Ezekiel finally focuses his attention on Philistia (vv. 15–17), which was likewise charged with having “acted revengefully and took vengeance with malice of soul to destroy in never-ending enmity.” “Never-ending enmity” suggests that Philistia’s goal was to settle ancient grudges. Philistia would likewise face divine judgement.

It may strike you as strange that Ezekiel took the time to address the surrounding nations. Particularly from a New Testament perspective, we know we should love our enemies and pray for them. Does it not seem a little too gloating for Ezekiel to focus on the punishment of Israel’s enemies? Is this not particularly so when we consider the Judah, rather than the nations themselves, were the recipients of this oracle? Word may have reached the nations, but Ezekiel was a prophet to the Jewish exiles in Babylon. What was Gd’s purpose in revealing these oracles of judgement? And what relevance do they have for us? I think we can determine perhaps three purposes.

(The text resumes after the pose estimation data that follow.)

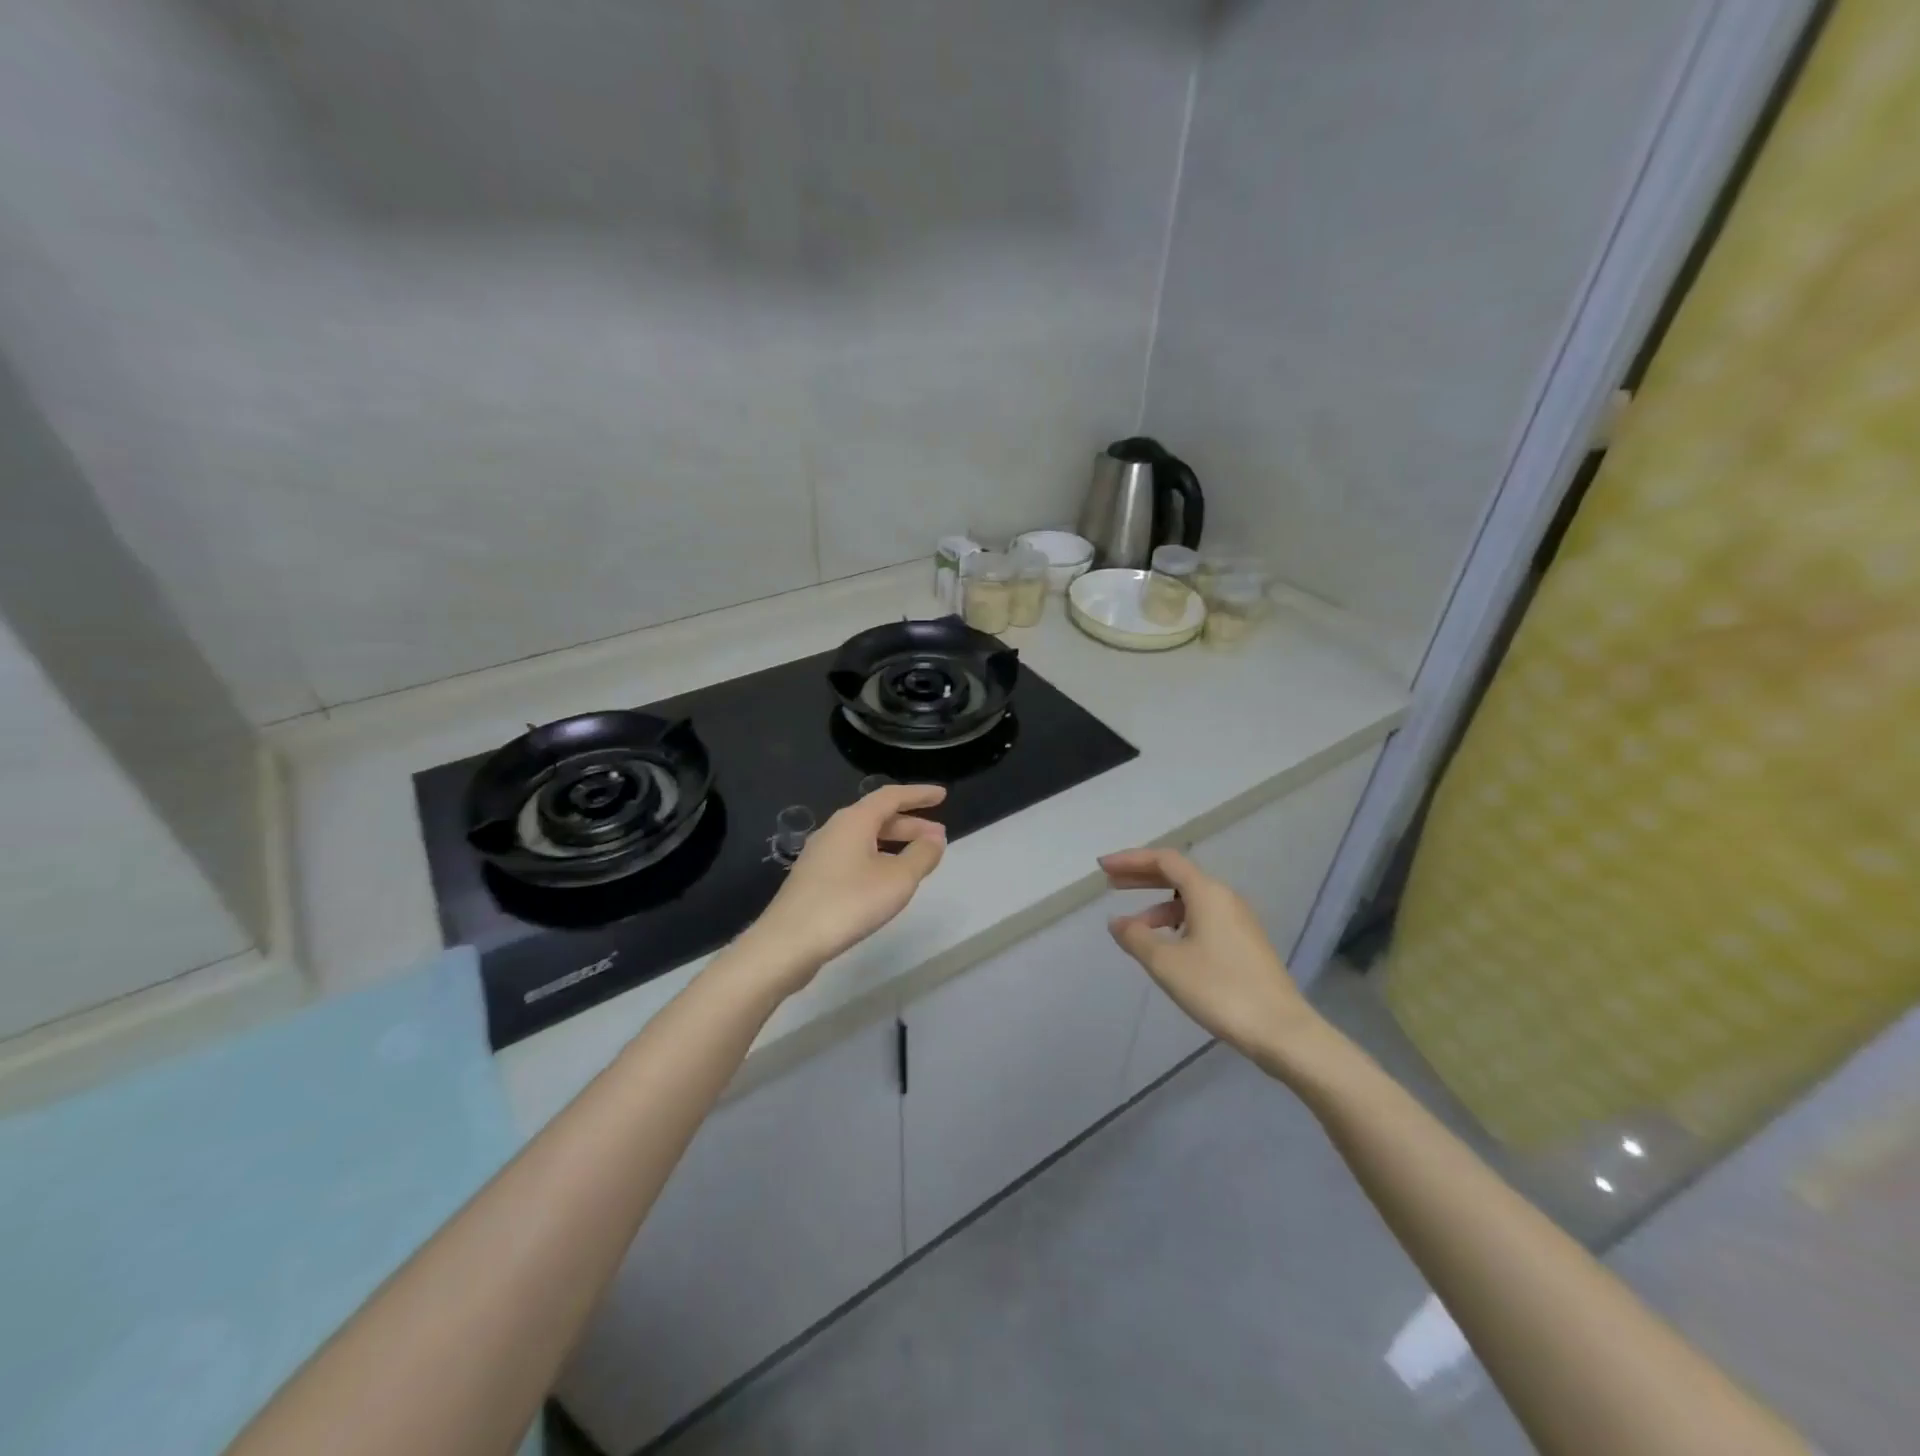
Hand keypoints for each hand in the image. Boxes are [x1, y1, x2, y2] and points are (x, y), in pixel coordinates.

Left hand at [741, 785, 947, 992]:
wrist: (788, 942)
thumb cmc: (848, 903)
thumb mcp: (897, 879)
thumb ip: (921, 855)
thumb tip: (935, 838)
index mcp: (854, 821)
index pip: (891, 796)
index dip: (918, 795)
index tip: (942, 795)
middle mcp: (834, 830)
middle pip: (877, 817)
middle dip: (910, 824)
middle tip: (938, 836)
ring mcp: (820, 855)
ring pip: (864, 838)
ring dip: (894, 843)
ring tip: (917, 859)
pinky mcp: (814, 879)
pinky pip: (853, 857)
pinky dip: (877, 858)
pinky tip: (885, 881)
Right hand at [1100, 847, 1326, 1075]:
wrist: (1281, 1030)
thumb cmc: (1219, 989)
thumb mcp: (1166, 963)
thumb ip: (1136, 938)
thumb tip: (1117, 922)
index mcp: (1207, 892)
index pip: (1164, 860)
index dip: (1131, 860)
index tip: (1103, 867)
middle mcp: (1225, 897)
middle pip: (1177, 875)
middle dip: (1142, 877)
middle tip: (1111, 884)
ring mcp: (1238, 920)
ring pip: (1190, 900)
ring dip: (1158, 905)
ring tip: (1133, 926)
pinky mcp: (1244, 943)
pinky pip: (1203, 917)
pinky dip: (1177, 921)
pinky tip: (1166, 945)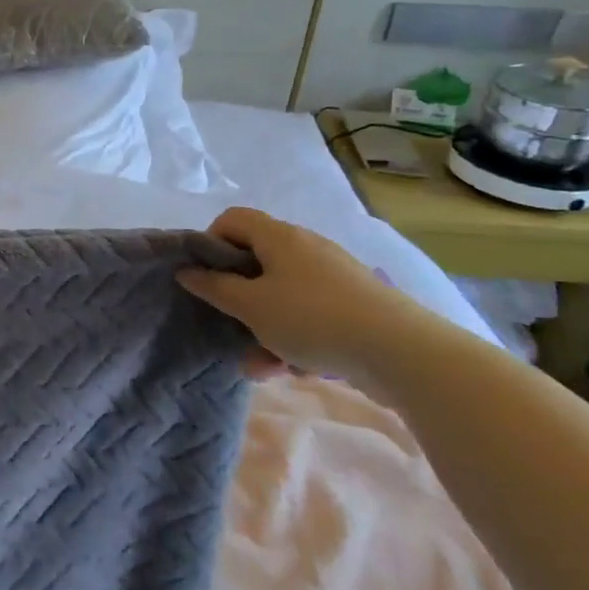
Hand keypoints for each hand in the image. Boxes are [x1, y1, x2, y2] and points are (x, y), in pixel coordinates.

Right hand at [177, 206, 427, 379]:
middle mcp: (306, 249)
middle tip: (226, 322)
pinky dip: (293, 339)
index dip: (210, 243)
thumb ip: (214, 287)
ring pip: (281, 296)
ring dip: (263, 328)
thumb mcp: (250, 306)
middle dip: (237, 297)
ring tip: (257, 364)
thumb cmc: (311, 318)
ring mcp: (332, 278)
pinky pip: (308, 316)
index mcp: (279, 237)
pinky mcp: (352, 306)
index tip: (205, 277)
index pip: (232, 220)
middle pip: (256, 262)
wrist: (401, 352)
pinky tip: (289, 370)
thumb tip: (187, 270)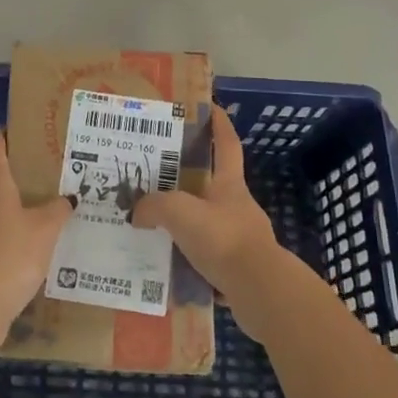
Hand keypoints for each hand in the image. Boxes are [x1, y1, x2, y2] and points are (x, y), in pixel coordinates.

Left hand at [0, 131, 72, 341]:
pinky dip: (11, 233)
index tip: (23, 131)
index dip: (5, 136)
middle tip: (49, 175)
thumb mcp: (46, 229)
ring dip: (16, 207)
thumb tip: (68, 198)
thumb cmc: (13, 254)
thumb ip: (58, 209)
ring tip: (47, 212)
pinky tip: (34, 246)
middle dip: (20, 175)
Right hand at [133, 106, 286, 336]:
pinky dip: (189, 257)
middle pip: (214, 183)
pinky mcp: (238, 268)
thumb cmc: (223, 238)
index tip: (210, 107)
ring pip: (208, 221)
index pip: (226, 144)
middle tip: (159, 174)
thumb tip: (137, 212)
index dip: (219, 124)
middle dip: (191, 177)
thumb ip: (154, 206)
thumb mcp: (180, 212)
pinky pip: (207, 255)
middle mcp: (237, 206)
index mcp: (229, 184)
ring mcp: (241, 237)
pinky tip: (168, 263)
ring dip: (187, 221)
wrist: (259, 291)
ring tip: (156, 224)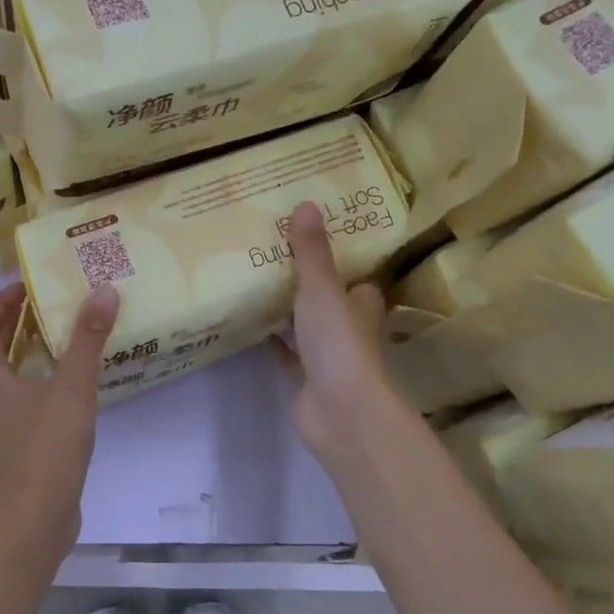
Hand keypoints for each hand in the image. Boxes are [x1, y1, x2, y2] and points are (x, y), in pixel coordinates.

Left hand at [0, 280, 119, 544]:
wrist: (37, 515)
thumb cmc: (48, 445)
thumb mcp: (72, 386)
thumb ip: (87, 339)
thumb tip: (103, 292)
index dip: (1, 304)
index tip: (27, 288)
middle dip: (17, 326)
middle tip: (50, 307)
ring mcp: (1, 426)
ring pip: (9, 378)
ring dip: (29, 355)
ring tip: (63, 340)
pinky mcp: (18, 446)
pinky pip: (23, 401)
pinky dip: (40, 383)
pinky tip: (70, 387)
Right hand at [272, 202, 397, 463]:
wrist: (340, 410)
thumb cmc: (339, 342)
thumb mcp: (321, 289)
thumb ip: (311, 251)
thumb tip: (307, 203)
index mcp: (361, 305)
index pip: (357, 280)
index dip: (343, 264)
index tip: (316, 243)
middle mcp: (349, 330)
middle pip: (331, 303)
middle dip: (310, 286)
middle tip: (276, 258)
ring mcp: (329, 358)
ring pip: (308, 329)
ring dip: (289, 314)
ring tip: (258, 285)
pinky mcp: (308, 380)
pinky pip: (288, 355)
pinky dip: (274, 343)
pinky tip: (252, 327)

The first, and perhaps most obvious, purpose of these oracles was to reveal that God did have a special relationship with Judah. Though Judah was experiencing divine displeasure, it was dangerous for God’s enemies to touch his people and they would suffer the consequences. We do well to remember that God treats his covenant people like the apple of his eye, and while he will certainly chasten, his enemies must be careful of mistreating his people.

A second purpose was to assure God’s people that he did not operate by a double standard. He was not harsh on their sin while ignoring the sin of others. To be sure, judgement would begin with the house of God, but God will prove to deal justly with all sin. God’s judgement extends to all who refuse to acknowledge his lordship.

A third purpose was to reveal to everyone listening that God’s primary concern was to glorify his own name. He would implement judgement on his people and his enemies alike if that is what it took for people to recognise his holiness and sovereignty. God is far more interested in his glory than our comfort.

As you meditate on Ezekiel 25 this morning, ask God to drive home these three truths to you. Be thankful for a special, covenant relationship with him. Recognise that he always acts justly. And commit to giving him glory above all else.